Бернс внимательно следил за ним. Пэтт медленно поднял кирпич и так же медленно, почти нежно, опустил его на тельце мертвой птицы. Он поднимал и опускал кирпич снова и снова. Кирпич покрылся кровью и перьями. Казалось, что Пэтт не осознает, что делает.

— Я вот что решил, лейтенант. Я решил, что заманю твоего сына в ловушку, достаточно серьезную, а потом приду к тебе, лейтенант, и выложу карты на стол: «Вот какие дела, лейтенант. Если ты не станешь мне помогать, о твоем сыне напишут все газеты». А поскольку сына твоего будут обвинять в убийстве, то никуда ты не денешься. Будешь помогать как миленький.

Он все бил и бил кирпичом. Бернс отвел взгляд от кровавых останков птицы.

— Какой помощи ты от меня ожидал?

— Я толкач, — сказал Пэтт. — Но я боюсь. Я мог бы легко расширить дело, если бы не боялся. Я боюсь ареста. Мне нужна была твоя помощь. Я хотел, чтобы ни ты, ни кто-то из твоих сыщиков меня и пальцем тронуть не могли. Я хотел свободно ходить по участку и продавать товар там, где захочу, не боясь ареста. Вот чего я хотел, лейтенант.

— Ты бы этого никогда не добился, — сказал Бернс. — Ни от меня, ни от любого другого полицейского.
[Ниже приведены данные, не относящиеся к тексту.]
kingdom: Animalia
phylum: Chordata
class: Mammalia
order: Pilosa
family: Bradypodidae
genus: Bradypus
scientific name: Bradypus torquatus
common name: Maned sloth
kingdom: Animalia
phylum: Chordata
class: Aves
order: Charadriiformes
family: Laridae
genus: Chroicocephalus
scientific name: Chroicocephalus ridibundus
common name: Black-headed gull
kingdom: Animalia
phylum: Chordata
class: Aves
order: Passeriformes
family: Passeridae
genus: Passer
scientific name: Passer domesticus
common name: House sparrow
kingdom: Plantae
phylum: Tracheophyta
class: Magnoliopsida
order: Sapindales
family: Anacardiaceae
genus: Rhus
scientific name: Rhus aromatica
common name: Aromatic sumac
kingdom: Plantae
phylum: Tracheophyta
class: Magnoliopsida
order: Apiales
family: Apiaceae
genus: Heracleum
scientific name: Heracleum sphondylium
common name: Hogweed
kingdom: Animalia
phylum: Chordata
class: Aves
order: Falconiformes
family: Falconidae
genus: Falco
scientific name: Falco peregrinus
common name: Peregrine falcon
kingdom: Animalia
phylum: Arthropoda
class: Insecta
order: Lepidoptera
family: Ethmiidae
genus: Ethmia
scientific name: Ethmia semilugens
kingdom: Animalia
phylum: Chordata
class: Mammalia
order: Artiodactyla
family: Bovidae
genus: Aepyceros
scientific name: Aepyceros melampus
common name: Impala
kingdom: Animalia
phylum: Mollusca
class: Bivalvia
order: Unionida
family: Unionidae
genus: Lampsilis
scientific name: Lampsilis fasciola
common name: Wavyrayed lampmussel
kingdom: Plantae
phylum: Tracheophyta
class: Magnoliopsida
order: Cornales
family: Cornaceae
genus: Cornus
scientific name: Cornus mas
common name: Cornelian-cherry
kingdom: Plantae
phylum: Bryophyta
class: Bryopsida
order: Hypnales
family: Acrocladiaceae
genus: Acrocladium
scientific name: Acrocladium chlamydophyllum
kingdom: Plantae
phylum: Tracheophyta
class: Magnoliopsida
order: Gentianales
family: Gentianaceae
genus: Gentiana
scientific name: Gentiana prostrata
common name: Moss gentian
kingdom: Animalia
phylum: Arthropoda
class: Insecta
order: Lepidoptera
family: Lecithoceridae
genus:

— Может, от тебя и не добился бы. Но как же это было бы здорово, лейтенант. Я пообещал этому придурку Аннабеллю много товара. А за товар, сказал я ему, мне нужен только шприц с отпечатками пальцев твоего сына. Он заманил твоего сына к себе, дал ему дозу бесплатно, а перед тем, как тот ушел, поменял шприцы. После ухода твоего сына я наведался к Аннабеллю. Он уже клевал носом. Я зарядил шприц дозой героина, которая могла бы убить троих сразу. Он даже не почувствовал, как я колю его. Потом я взял шприц твоего сына из кармана Аннабелля и положил его на койку рядом с ним.

— А зачем веревка? — спросил Бернс.

Пэтт продолжал молотить кирпичом, разбрызгивая кровь по гудрону крыши.

— Эта идея пришла мне в голову потом. Вдруг меня осенило: а что, если подумают, будто это самоубийство? Или же просто случайная передозировка? Что останется от подстроенного убийства? Тогда-то я и обвязал веревкой шею Аннабелля. Полиция, решил я, быстро поймет, что веревку завязали уже после убийства. Я хотел, чтобы они знали, что это убийство, потому что мне нужен был твой сын. Он стал бы отмычкой к свободному участку.

— К свободному участку, — повторил Бернс.

— Да, — подтвердил Пэтт. — Но не выгорело. Потом еще Мария и старуха — почему все так запуталось?

Он поднял кирпич и глянул на птицу. Она превратилась в месиво из мяса и перьев. Кирпич и руки Пэтта были в крови. Он посмотрел на кирпич, потом на свои руки — так, будто видел их впервые. И вдруг, совершенно, неожиданно, разрыдался.

— Пошли со мной, — мягко сказал Бернс.

Его поместили в камеру предварительного заключения 87-го участка и предъявили обвинение в трех убийствах. После этого Бернс поднялся в свой кабинет и постоял у окна, глядя на деревья. Часы на парковой башне показывали, что до полуночи осталось пять минут.